Thursday, 13 June 2013

Withdrawal Symptoms

I've been locked down in a hotel "somewhere in Europe"  all week working on a deal. I have to admit my mind has occasionally wandered to thoughts related to model railways.

Sometimes it is important to remember it is a hobby and to appreciate that. When your head is buzzing with ideas and problems that need effort to resolve it can be remarkably helpful to focus on something else instead.

It is frustrating though when one of the railway related problems falls into place in your head and you can't just pick up a scalpel and some plastic card and fix it there and then but it does give you something to look forward to at the weekend.

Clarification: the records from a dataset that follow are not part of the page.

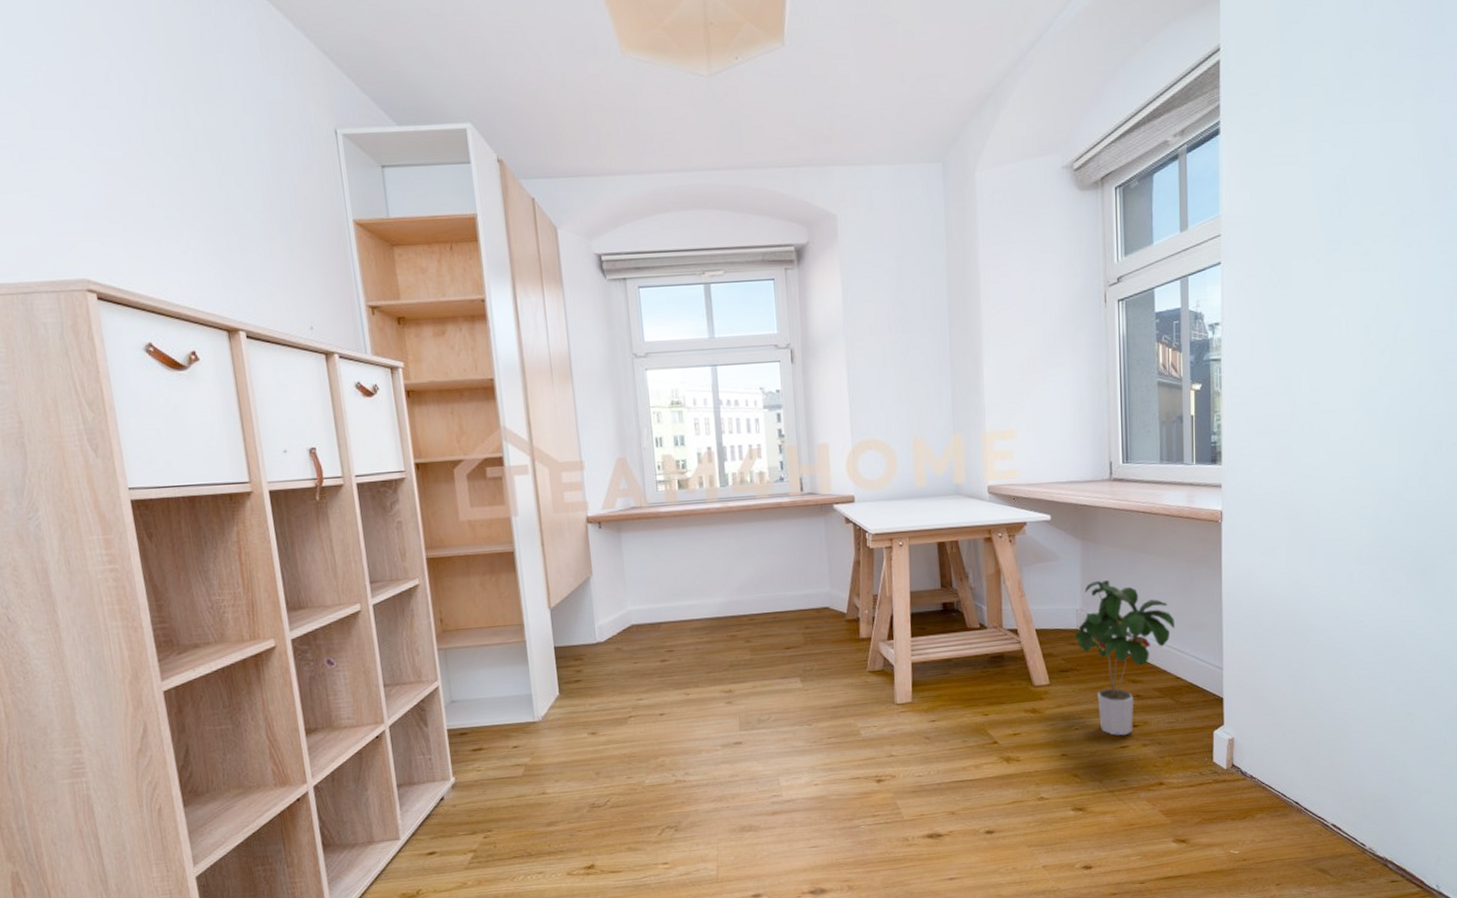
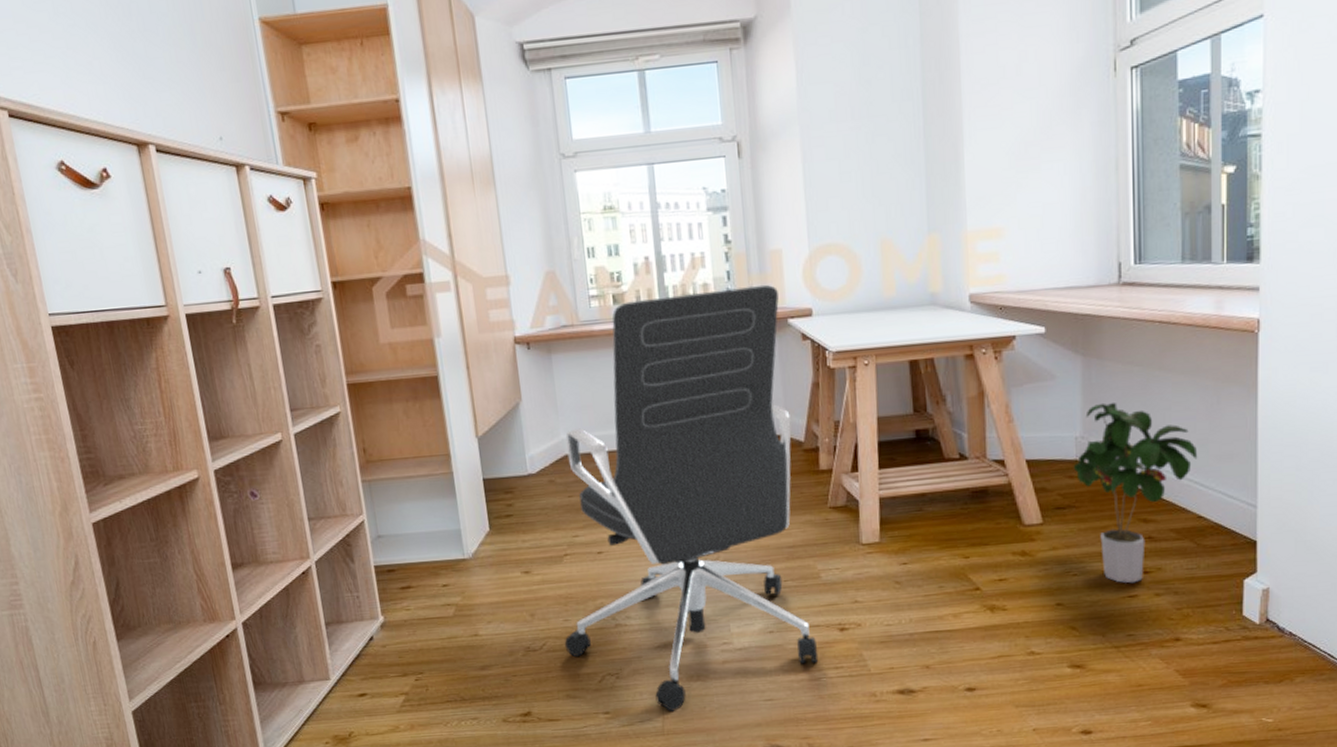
office chair: none [627,474,858,860] -> present [564,285,819,711]

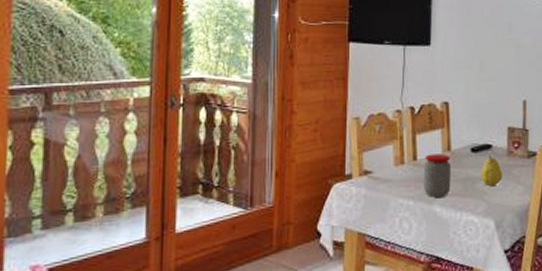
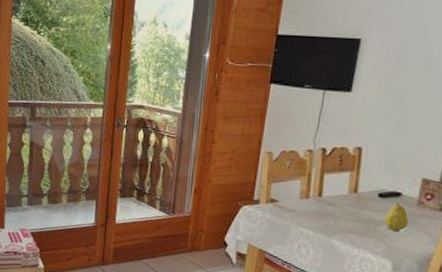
jar: present [423,154,451,197] -> none [325,193,356,233]

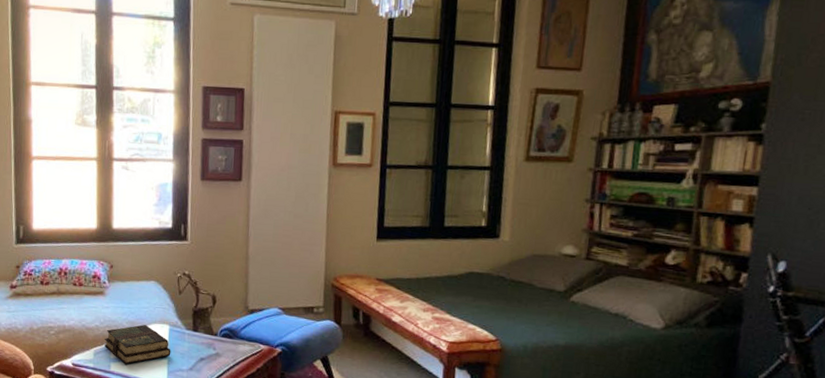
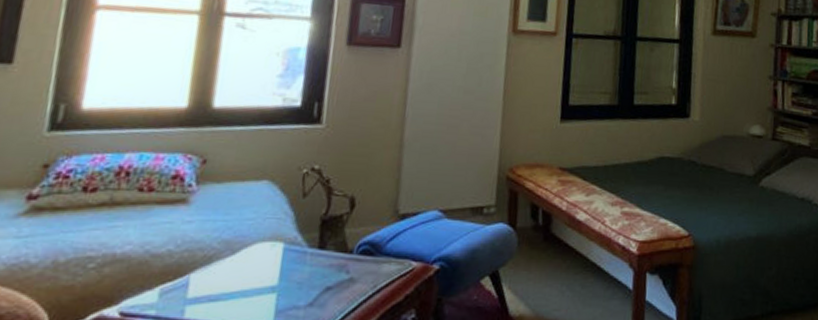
book: present [104,325,171,365] -> none [178,244,284,306]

In this case it is window construction that has been on my mind. I think a couple of simple jigs are needed to aid production.  That and a change of mindset so that I build the windows first and then make a hole to fit the window rather than the other way about.

Now I know that must sound obvious to some of you but it reveals a flaw in the way I sometimes think, and I'm sure I'm not unique in this. It is tempting to be constrained by a perceived limit in your ability. I worry about my ability to accurately hack out correctly sized holes from Wills sheet. Therefore I attempt to compensate for that by building window-frames in situ to suit the size of the hole I have produced, which just compounds the inaccuracy. Instead of compromising around what I'm worst at doing and building in more and more errors I should be doing the opposite to ensure the impact of those things I'm bad at is minimised.